Cargill, Copersucar to form world’s No. 1 sugar trader

Cargill, Copersucar to form world’s No. 1 sugar trader

By Sarah McFarlane and Reese Ewing

LONDON/SÃO PAULO (Reuters) – U.S.-based agribusiness trader Cargill CARG.UL and Brazil’s Copersucar announced plans on Thursday to form a business to create the world’s biggest sugar trader through a 50-50 joint venture.

The venture will combine Cargill’s trading and logistics expertise and a global customer network that stretches from China to Thailand with supply from Copersucar’s vast network of 47 mills, which produce 10 percent of the world’s sugar exports.

The deal will catapult Cargill and Copersucar ahead of their major trading competitors, Sucres et Denrees (Sucden), Louis Dreyfus and ED&F Man. Cargill will gain access to sugar in Brazil, the world’s top producer, without the financial burden of buying and operating assets, while Copersucar will expand its global footprint and secure Cargill’s market know-how, analysts said.

“It’s basically the marketing arm of Cargill joining the production arm of Copersucar. They are completely different entities so it’s a perfect fit really,” said a European analyst.

“Cargill gets access to a lot of sugar in Brazil without having to buy sugar mills.”

The companies’ ethanol businesses and fixed assets, such as terminals and mills, are excluded from the deal.

For privately held Cargill, which had once dominated sugar trading, the deal marks a turnaround. After suffering its worst quarterly losses in a decade in 2011, which prompted top trader Jonathan Drake to leave, Cargill has kept a low profile in the largest soft commodities market.

Ivo Sarjanovic, who replaced Drake, will be chief executive of the new sugar trading venture, Cargill said.

Copersucar, hit by a devastating fire in October that took its Santos Port terminal off line for months, will be able to refocus its capital on producing sugar in Brazil.

“With the new company, Copersucar strengthens its strategy to consolidate its global presence on the sugar market,” Copersucar’s board chairman, Luis Roberto Pogetti, said in a statement.

News of its expansion in the troubled sugar sector came as Cargill also announced plans to withdraw from coal trading and European power and gas, where margins have been weakening.
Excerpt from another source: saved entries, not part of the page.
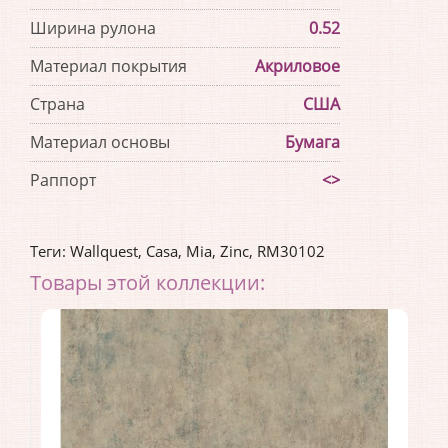
Ширина рулона
0.52
Материал покрытия
Акриловое
Страна
США
Материал основы
Бумага
Раппорт
<>
Теги:
Wallquest
,
Casa
,
Mia
,
Zinc
,
RM30102
Товары этой коллекции: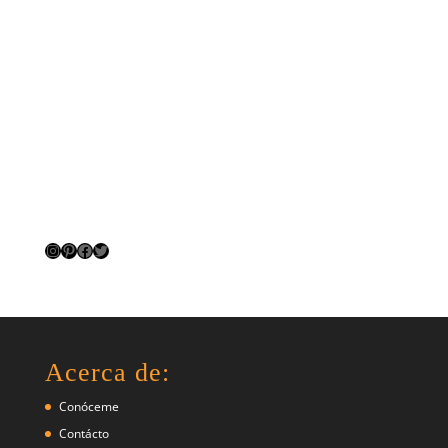
Instagram
Pinterest
Facebook
Twitter
Acerca de:
Conóceme
Contácto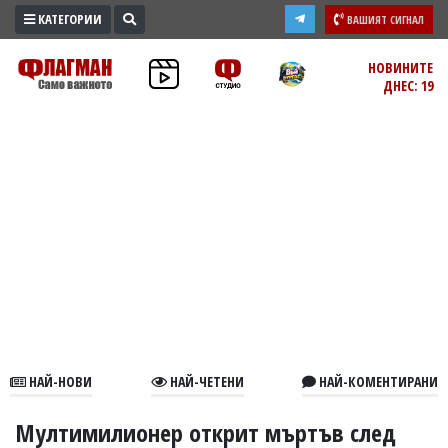
КАТЕГОРИИ
ВАШИЯТ СИГНАЛ
ПРОМО
НОВИНИТЕ
ДНЕС: 19
ЗОНА
ИЗБОРИ
2026
ПРАКТИЧНО
КУЛТУРА
ЗДРАВЕ
ПОЛИТИКА
ОБЩИНИ
ОБЩЕСТВО
ЛАЙФСТАЙЛ
НАЙ-НОВИ
НАЙ-ЧЕТЕНИ
НАЙ-КОМЕНТИРАНИ
ВОЙНАТА
В
Мултимилионер открит мъртъв след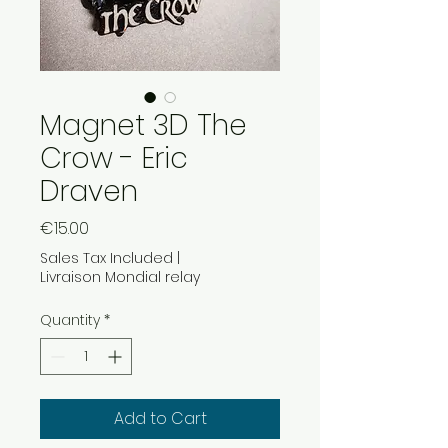
Magnet 3D The
Crow - Eric
Draven
Price
€15.00
Sales Tax Included
|
Livraison Mondial relay
Quantity
*
Add to Cart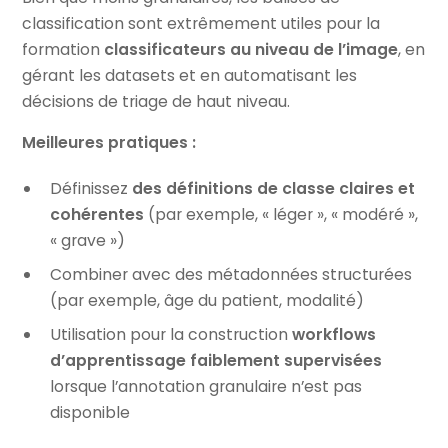
classification sont extrêmement utiles pour la
formation
classificateurs au niveau de l’image
, en
gérant les datasets et en automatisant les
décisions de triage de haut niveau.
Meilleures pratiques :
Définissez
des définitions de classe claires et
cohérentes
(par exemple, « léger », « modéré »,
« grave »)
Combiner avec des métadonnées structurées
(par exemple, âge du patient, modalité)
Utilisation pour la construction
workflows
d’apprentissage faiblement supervisées
lorsque l’annotation granulaire n’est pas
disponible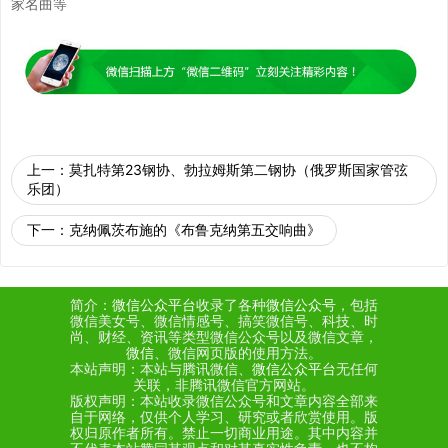
家名曲等
上一：
莫扎特第23钢协、勃拉姆斯第二钢协（俄罗斯国家管弦
乐团）
下一：
克纳佩茨布施的《布鲁克纳第五交响曲》
简介：
微信公众平台
收录了各种
微信公众号
，包括
微信美女号、微信情感号、搞笑微信号、科技、时
尚、财经、资讯等类型微信公众号以及微信文章，
微信
、微信网页版的使用方法。
本站声明：本站与腾讯微信、
微信公众平台
无任何
关联，非腾讯微信官方网站。
版权声明：本站收录微信公众号和文章内容全部来
自于网络，仅供个人学习、研究或者欣赏使用。版
权归原作者所有。禁止一切商业用途。其中内容并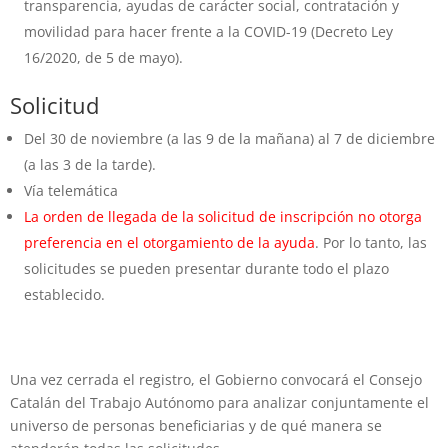
transparencia, ayudas de carácter social, contratación y
movilidad para hacer frente a la COVID-19 (Decreto Ley
16/2020, de 5 de mayo).
Solicitud
Del 30 de noviembre (a las 9 de la mañana) al 7 de diciembre
(a las 3 de la tarde).
Vía telemática
La orden de llegada de la solicitud de inscripción no otorga
preferencia en el otorgamiento de la ayuda
. Por lo tanto, las
solicitudes se pueden presentar durante todo el plazo
establecido.
Una vez cerrada el registro, el Gobierno convocará el Consejo
Catalán del Trabajo Autónomo para analizar conjuntamente el
universo de personas beneficiarias y de qué manera se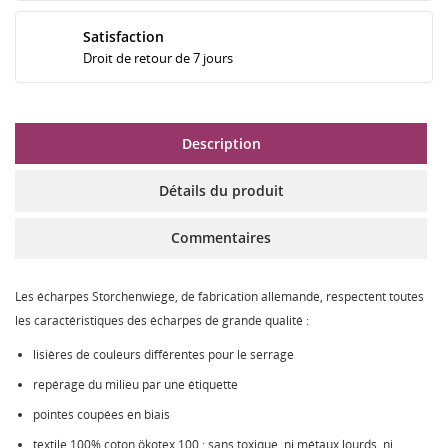
Satisfaction
Droit de retour de 7 jours
Description
Détails du produit
Commentaires
Les écharpes Storchenwiege, de fabrication allemande, respectent toutes
les caractéristiques des écharpes de grande qualité :
lisières de couleurs différentes pour le serrage
repérage du milieu par une étiquette
pointes coupées en biais
textile 100% coton ökotex 100 : sans toxique, ni métaux lourds, ni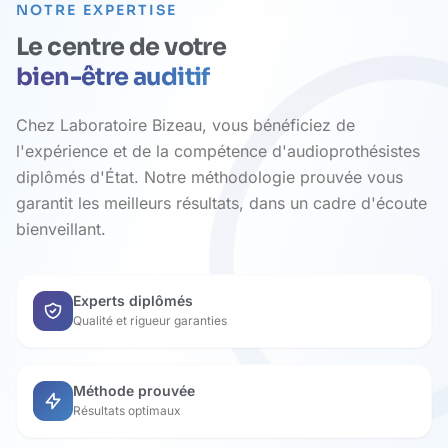
NOTRE EXPERTISE
Le centre de votre
bien-être auditif
Chez Laboratoire Bizeau, vous bénéficiez de
l'expérience et de la compétence d'audioprothésistes
diplômés d'État. Notre méthodologie prouvée vous
garantit les meilleurs résultats, dans un cadre d'écoute
bienveillant.
Experts diplômés
Qualité et rigueur garanties
Méthode prouvée
Résultats optimaux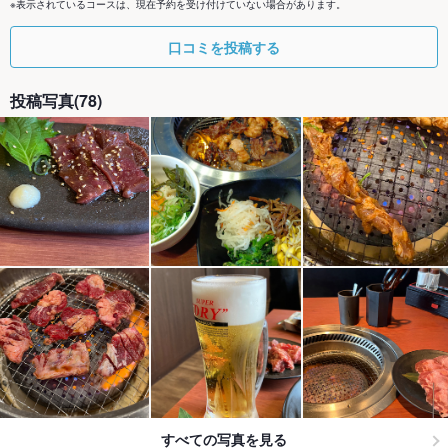
※表示されているコースは、現在予約を受け付けていない場合があります。
口コミを投稿する
投稿写真(78)
すべての写真を見る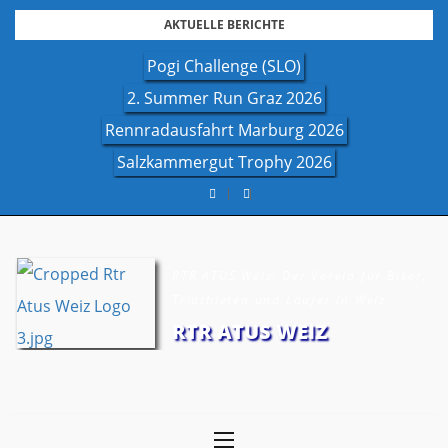
Skip
AKTUELLE BERICHTE
to
Pogi Challenge (SLO)
content
2. Summer Run Graz 2026
Rennradausfahrt Marburg 2026
Salzkammergut Trophy 2026
RTR ATUS Weiz: Der Verein für Biker,
Triathleten und Läufer in Weiz
RTR ATUS WEIZ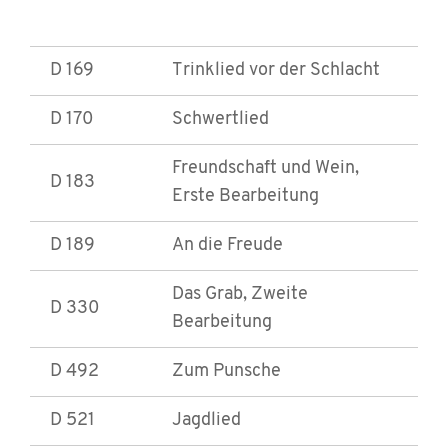
D 169
Trinklied vor der Schlacht
D 170
Schwertlied
Freundschaft und Wein,
D 183
Erste Bearbeitung
D 189
An die Freude
Das Grab, Zweite
D 330
Bearbeitung
D 492
Zum Punsche
D 521
Jagdlied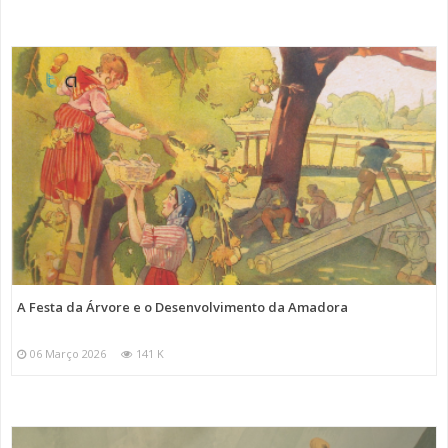
A Festa da Árvore e o Desenvolvimento da Amadora
06 Março 2026
141 K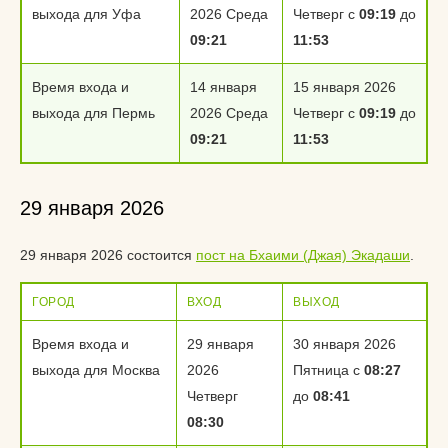
выхода для Уфа
2026 Среда
Четверг с
09:19
до
09:21
11:53
Время входа и
14 января
15 января 2026
выхода для Пермь
2026 Среда
Четверг с
09:19
до
09:21
11:53
29 января 2026
29 января 2026 состоится
пост на Бхаими (Джая) Экадаши
.
ГОРОД
ВХОД
ВЫХОД
Время входа и
29 января
30 января 2026
выхода для Москва
2026
Пятница с
08:27
Четверг
до
08:41
08:30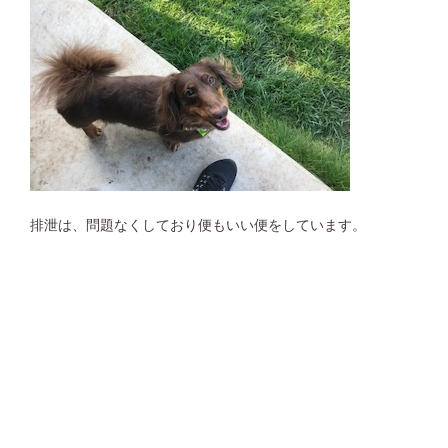
排泄は、問題なくしており便もいい便をしています。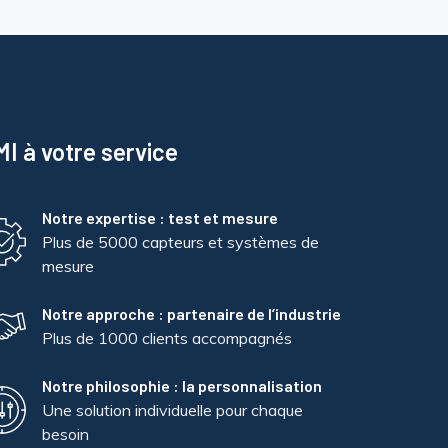
I à votre service
Notre expertise : test et mesure
Plus de 5000 capteurs et systèmes de
mesure
Notre approche : partenaire de l’industrie
Plus de 1000 clients accompagnés
Notre philosophie : la personnalisation
Une solution individuelle pour chaque
besoin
Mills and traders like Copersucar have struggled with razor-thin margins as sugar prices languish close to or below breakeven after four years of oversupply.

Some rivals like Louis Dreyfus’s Biosev (BSEV3.SA: QuoteProfileResearchStock Buzz) have begun to shed loss-making businesses. Bunge also said it is considering selling its sugar assets in Brazil.

There is a precedent for 50-50 mergers, especially of assets outside the mill-gate. The biggest consolidated sugar and ethanol producer and distributor, Raizen, was created in 2010 when oil major Royal Dutch Shell (RDSa.L: QuoteProfileResearchStock Buzz) formed a joint venture with Brazilian producer Cosan (CSAN3.SA: QuoteProfileResearchStock Buzz).

WINNERS AND LOSERS

The new venture will likely have access to Copersucar’s associate mills crush, which accounts for nearly a fifth of Brazil’s annual cane crop, the source of half the world’s sugar trade.

Smaller mills may worry that consolidation of the market will reduce the number of companies willing to buy their material.

“Selling sugar will be harder with Copersucar and Cargill working together. If you are independent or a small broker, business just got a shade tougher,” said analyst Julio Maria Borges of consultants and brokers Job Economia.

The joint venture is expected to be completed in the second half of this year, Cargill said on Thursday.

Soren Hoed Jensen, sugar and ethanol sales executive director of Copersucar, will become the joint venture’s chief operating officer, and Stefano Tonti, financial controller of Cargill’s global trading and sugar businesses, will become the joint venture’s chief financial officer.

Copersucar’s Pogetti will become the first rotating chairman of the new joint venture.